Arrogância?

Crónica de Opinião
Quinta-feira, 03 Dezembro 2020
Arrogância?
  • Eduardo Luciano

 

 

O Congresso do PCP terminou no domingo e esta poderia ser uma crónica sobre as decisões tomadas ou a forma exemplar como decorreu, com tal respeito pelas regras sanitárias que duvido que tivesse existido naqueles três dias, lugar mais seguro no mundo do que o Pavilhão Paz e Amizade.

Poderia ser uma crónica sobre a impossibilidade legal de suspender a actividade política através do decreto que enquadra o actual estado de emergência e de como ao realizar o seu Congresso o PCP demonstrou que, apesar da gravidade da situação sanitária, é possível e desejável continuar a viver.

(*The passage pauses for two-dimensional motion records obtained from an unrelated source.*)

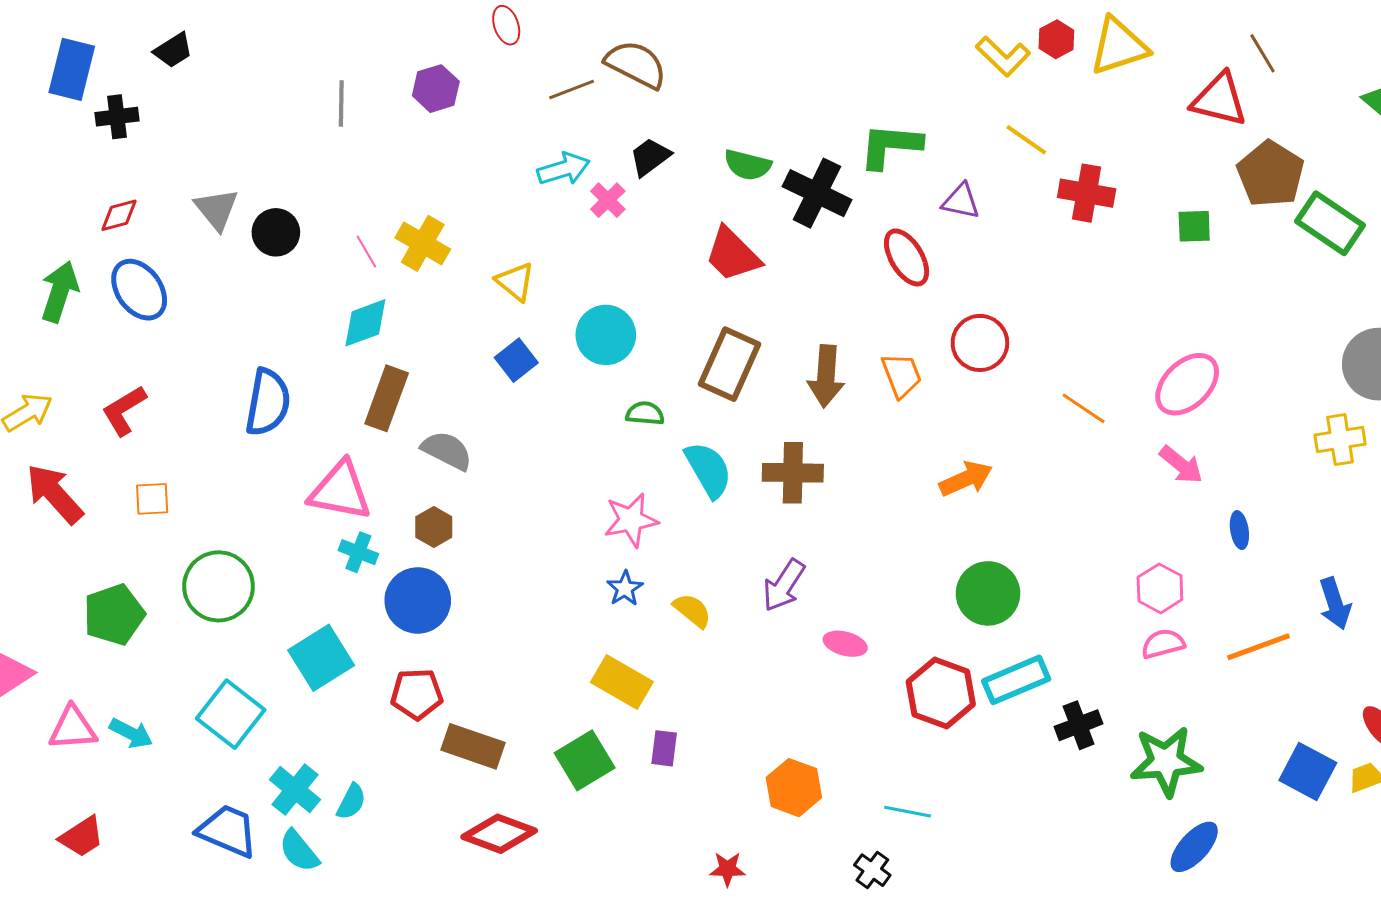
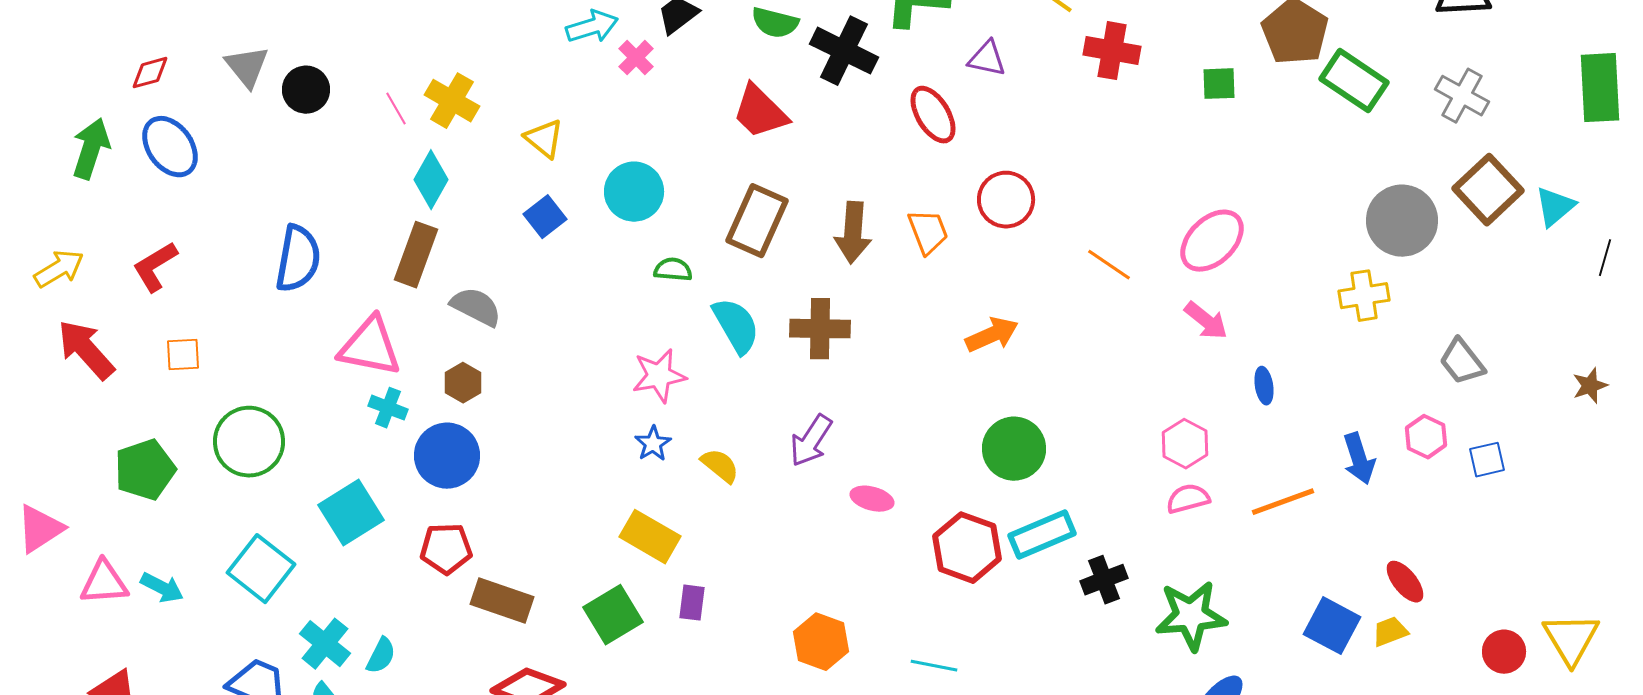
cyan diamond: (365, 323) -> (431, 180), moved, turned -40

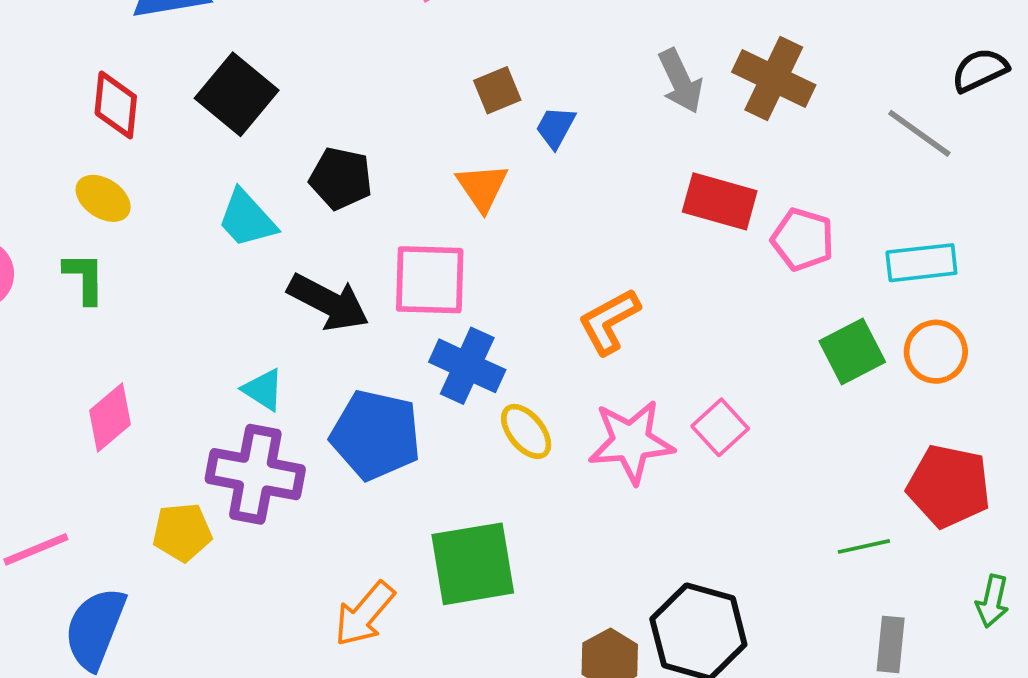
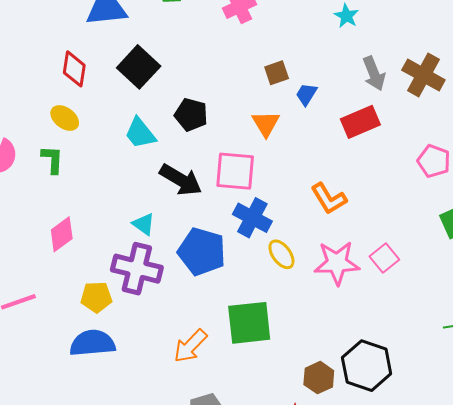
red rectangle: (720, 201) -> (360, 122), moved, turned -42
orange L-shape: (609, 321) -> (329, 199), turned -96
blue semicircle: (95, 628) -> (92, 343), moved, turned 60

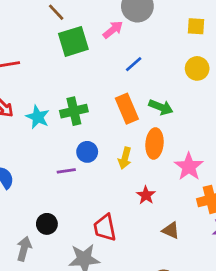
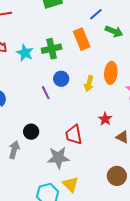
green arrow: (161, 107) -> (114, 31), moved
orange rectangle: (127, 109) -> (82, 39), moved
purple line: (66, 171) -> (46, 93), turned 72
red star: (146, 195) -> (105, 119), moved

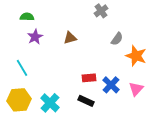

Durante o cerrado ataque aos comunistas nas últimas semanas valeu tudo. Desde a deturpação de declarações ao recurso a imagens descontextualizadas, desde a suposta análise política enviesada até à mentira mais descarada e uma crónica sobre tudo isso poderia demorar horas a ser lida.

No meio das diversas diatribes, uma palavra dita por um deputado do PSD e repetida pelo presidente da mesma agremiação ficou-me na memória. A palavra arrogância. A arrogância do PCP em realizar o seu Congresso.

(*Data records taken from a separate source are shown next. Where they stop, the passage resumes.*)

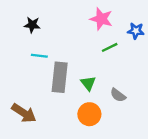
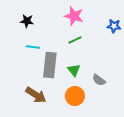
pink star: (101, 19) -> (74, 16), moved
green line: (110, 47) -> (75, 40), moved
brown arrow: (24, 113) -> (36, 95), moved

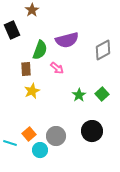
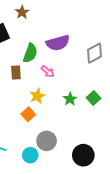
yellow star: (32, 91) -> (37, 96), moved
black circle: (92, 131) -> (83, 155), moved
orange square: (29, 134) -> (28, 114), moved

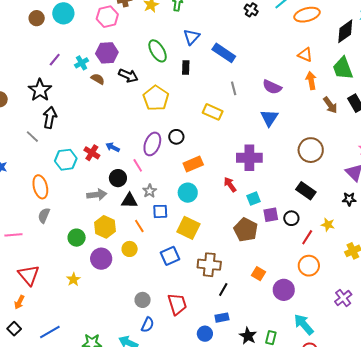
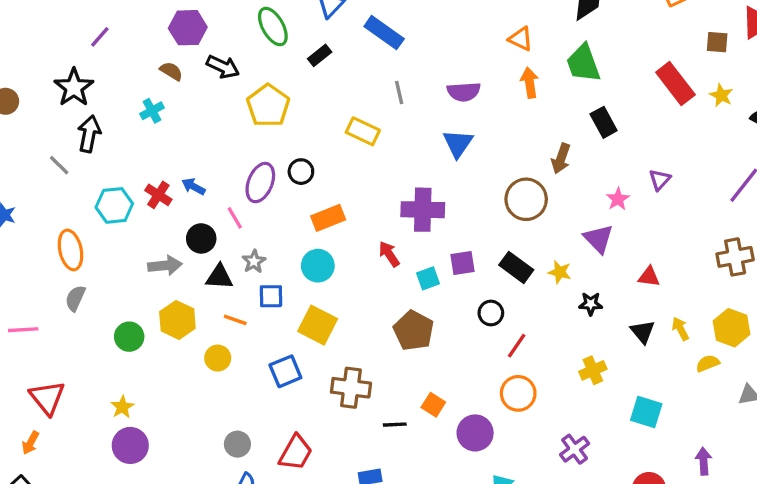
cyan cross: (82, 63) -> (152, 111), moved
black rectangle: (186, 67) -> (320, 55), turned 48
purple semicircle: (272, 87) -> (464, 92), turned -30
brown arrow: (330, 105) -> (561, 159), moved, turned 54
black star: (349, 199) -> (591, 304), moved
purple square: (271, 215) -> (463, 263), moved
yellow star: (328, 225) -> (560, 272), moved
orange line: (139, 226) -> (235, 320), turned -40
purple circle: (101, 259) -> (130, 445), moved
black line: (223, 290) -> (395, 425), moved, turned 56
red trapezoid: (177, 304) -> (296, 453), turned 45

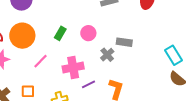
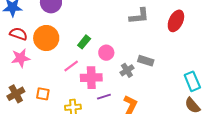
pink circle: (88, 33) -> (106, 53), moved
pink line: (40, 61) -> (71, 66), moved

Olhei para os 100 anos de história do Partido e não consigo deixar de entender o que aquelas duas almas quiseram dizer.

De facto, durante os 48 anos de ditadura, enquanto os Rios deste mundo apregoavam o lema “a minha política é o trabalho” e não se metiam em nada que os pudessem comprometer, os comunistas com a sua arrogância lutavam pela liberdade arriscando a própria vida.

Quando em plena ditadura alguns dos futuros fundadores do PPD se sentavam nas cadeiras da então Assembleia Nacional representando uma autodenominada ala liberal do partido único, havia comunistas que no cúmulo da arrogância viviam clandestinamente, outros presos ou exilados para que a democracia que vivemos após Abril de 74 fosse possível.

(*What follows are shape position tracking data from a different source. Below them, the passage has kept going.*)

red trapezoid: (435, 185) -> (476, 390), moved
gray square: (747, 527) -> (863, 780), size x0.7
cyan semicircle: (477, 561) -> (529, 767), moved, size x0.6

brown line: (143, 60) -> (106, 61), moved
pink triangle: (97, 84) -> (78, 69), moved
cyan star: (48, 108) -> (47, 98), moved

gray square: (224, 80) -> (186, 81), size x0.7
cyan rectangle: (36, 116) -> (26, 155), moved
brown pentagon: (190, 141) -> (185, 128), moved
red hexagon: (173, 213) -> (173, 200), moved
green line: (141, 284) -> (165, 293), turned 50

Quando nos últimos anos da ditadura foi permitido ao futuro militante número um do PPD fundar um jornal e fazê-lo publicar semanalmente, os militantes comunistas, com uma arrogância sem paralelo, continuavam a fazer o seu jornal proibido e a distribui-lo de mão em mão sabendo os riscos que corriam se fossem apanhados a fazê-lo.

Já percebemos que esta coisa da arrogância está-lhes na massa do sangue, porque mesmo perseguidos nunca deixaram de fazer o que era preciso para conquistar a liberdade que permite que hoje eu não possa abdicar de escrever esta crónica.

É uma história de arrogância, a do PCP. Quando no Verão de 1975 os saudosistas do fascismo e os seus aliados de ocasião puseram o país a ferro e fogo incendiando Centros de Trabalho, executando atentados bombistas e preparando o caminho para a contra revolução, os comunistas voltaram a mostrar a sua proverbial arrogância e voltaram a abrir novos Centros de Trabalho e não abdicaram da sua actividade política.

Quando por essa europa fora outros partidos congéneres abdicaram de ideais e se condenaram à extinção, os arrogantes comunistas portugueses fizeram o que era preciso para, sem vender a alma ao diabo, garantirem a continuidade da sua luta.

Têm razão os Rios desta vida. Como poderia um Partido com tal história desistir humildemente de realizar o seu Congresso apenas porque os saudosistas do outro tempo assim o desejavam?

Bem sabemos que é este arrojo que, talvez por um problema de iliteracia, confundem com arrogância que lhes é imperdoável.

É esta independência que lhes é intolerável. Sempre foi, nos últimos 100 anos.